During Sunday Mass, Pope Francis bashed Black Friday and Cyber Monday and urged people to resist consumerism leading up to the Christmas holiday season. The Pope called consumerism a virus and said it hurts the poor, Reuters reported.
This isn't the first time Pope Francis spoke negatively of the biggest shopping holidays of the year. Last year he delivered a message on the dangers of consumerism.
In 2015, Pope Francis warned the world's 1.2 billion Roman Catholics not to be "intoxicated by consumerism."
He has also warned about the "throwaway culture" and the "dictatorship of an impersonal economy."

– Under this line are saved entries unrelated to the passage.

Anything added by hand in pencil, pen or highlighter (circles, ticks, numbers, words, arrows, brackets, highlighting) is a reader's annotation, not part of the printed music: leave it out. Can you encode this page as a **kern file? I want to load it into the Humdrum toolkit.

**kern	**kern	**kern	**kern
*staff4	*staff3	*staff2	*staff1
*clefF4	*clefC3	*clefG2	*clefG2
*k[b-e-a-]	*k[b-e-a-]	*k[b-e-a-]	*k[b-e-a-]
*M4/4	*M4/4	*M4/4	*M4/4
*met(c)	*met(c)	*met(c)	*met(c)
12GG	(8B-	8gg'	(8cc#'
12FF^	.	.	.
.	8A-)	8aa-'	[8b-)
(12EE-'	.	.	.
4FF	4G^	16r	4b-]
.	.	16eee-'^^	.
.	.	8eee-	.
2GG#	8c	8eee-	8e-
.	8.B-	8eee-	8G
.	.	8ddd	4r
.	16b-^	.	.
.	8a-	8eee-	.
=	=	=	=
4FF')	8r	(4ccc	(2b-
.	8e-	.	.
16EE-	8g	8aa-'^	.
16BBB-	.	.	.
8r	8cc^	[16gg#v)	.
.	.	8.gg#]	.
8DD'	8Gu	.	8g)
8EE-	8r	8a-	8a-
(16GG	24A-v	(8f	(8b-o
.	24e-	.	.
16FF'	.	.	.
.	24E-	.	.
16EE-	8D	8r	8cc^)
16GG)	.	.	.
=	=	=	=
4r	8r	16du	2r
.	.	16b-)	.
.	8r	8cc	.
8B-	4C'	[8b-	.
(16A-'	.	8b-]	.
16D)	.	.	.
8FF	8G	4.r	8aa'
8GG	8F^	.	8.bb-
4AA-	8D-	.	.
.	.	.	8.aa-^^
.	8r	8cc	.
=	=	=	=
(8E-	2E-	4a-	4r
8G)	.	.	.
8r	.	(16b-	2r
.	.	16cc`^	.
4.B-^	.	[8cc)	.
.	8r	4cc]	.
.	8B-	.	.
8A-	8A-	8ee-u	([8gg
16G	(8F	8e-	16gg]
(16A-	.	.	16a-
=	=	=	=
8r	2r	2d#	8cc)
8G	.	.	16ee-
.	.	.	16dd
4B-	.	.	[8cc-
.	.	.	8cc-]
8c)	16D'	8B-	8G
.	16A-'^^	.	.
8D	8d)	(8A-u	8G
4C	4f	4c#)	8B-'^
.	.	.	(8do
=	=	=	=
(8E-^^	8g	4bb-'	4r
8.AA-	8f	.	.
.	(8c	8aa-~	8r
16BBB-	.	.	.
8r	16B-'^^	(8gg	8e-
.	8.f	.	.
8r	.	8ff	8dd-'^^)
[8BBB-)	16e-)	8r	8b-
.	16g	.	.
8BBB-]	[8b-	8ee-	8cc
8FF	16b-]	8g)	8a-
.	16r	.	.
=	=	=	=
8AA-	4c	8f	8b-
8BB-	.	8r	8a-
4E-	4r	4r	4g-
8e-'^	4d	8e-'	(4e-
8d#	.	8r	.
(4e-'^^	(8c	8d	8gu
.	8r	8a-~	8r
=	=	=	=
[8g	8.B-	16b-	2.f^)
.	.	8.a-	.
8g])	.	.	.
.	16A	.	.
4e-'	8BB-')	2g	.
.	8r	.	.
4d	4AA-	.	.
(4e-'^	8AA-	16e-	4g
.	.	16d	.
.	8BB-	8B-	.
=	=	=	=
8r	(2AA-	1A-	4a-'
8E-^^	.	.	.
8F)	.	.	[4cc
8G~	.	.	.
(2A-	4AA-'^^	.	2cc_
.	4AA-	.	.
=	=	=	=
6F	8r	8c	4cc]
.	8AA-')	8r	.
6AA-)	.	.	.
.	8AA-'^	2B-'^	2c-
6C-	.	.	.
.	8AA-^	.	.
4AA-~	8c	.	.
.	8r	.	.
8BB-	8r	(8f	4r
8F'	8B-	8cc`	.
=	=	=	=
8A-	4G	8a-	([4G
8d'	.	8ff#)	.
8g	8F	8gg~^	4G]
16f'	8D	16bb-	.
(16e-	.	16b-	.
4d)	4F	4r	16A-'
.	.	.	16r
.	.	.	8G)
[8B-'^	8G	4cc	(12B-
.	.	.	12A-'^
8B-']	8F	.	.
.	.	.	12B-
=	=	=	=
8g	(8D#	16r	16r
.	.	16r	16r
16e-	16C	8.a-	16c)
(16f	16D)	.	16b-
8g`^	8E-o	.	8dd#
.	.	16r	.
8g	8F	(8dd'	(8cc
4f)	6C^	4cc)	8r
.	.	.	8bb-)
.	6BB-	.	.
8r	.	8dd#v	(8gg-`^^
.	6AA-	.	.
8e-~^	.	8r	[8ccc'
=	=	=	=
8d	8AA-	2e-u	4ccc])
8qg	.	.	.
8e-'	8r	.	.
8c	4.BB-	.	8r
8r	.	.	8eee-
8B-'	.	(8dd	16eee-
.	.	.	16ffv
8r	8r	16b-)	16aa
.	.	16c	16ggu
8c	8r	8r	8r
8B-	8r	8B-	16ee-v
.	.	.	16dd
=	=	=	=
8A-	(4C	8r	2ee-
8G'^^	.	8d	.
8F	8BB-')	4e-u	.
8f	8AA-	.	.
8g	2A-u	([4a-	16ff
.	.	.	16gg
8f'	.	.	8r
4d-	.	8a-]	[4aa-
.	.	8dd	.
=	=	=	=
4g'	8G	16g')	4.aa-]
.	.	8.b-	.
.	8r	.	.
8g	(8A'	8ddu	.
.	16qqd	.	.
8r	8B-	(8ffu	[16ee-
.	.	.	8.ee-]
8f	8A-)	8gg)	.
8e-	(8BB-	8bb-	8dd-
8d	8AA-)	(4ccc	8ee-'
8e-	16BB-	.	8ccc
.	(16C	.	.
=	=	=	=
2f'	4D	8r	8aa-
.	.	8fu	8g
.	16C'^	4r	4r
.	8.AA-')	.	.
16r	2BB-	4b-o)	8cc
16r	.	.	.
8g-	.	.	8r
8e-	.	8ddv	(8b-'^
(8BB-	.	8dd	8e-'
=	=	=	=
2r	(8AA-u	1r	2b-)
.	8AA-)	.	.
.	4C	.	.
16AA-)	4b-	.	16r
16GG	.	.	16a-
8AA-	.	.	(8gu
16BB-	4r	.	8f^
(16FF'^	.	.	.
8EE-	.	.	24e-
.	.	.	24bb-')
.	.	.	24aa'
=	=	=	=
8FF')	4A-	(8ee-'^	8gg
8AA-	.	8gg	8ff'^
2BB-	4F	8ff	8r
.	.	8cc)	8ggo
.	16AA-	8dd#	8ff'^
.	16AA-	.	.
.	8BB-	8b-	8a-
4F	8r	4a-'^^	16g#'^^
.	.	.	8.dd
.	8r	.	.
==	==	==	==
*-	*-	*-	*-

This holiday season, he said: "When you live for things, things are never enough, greed grows, other people become obstacles in a race," he said at a Sunday Mass, criticizing the West where "consumerism reigns supreme."
The Pope added, "consumerism is a virus that corrodes faith" because it clouds the minds of many who forget "the brother who knocks at your door."
He urged people this Sunday to "resist the blinding lights of consumerism, which will shine everywhere this month," leading up to Christmas.
The Pope has pointed out before, the abusive advertising and consumer brainwashing techniques by mega-corporations have become very sophisticated. Advanced marketing techniques have sucked in broke consumers, buying products they can't afford, nor do they need with credit card rates at 25-year highs.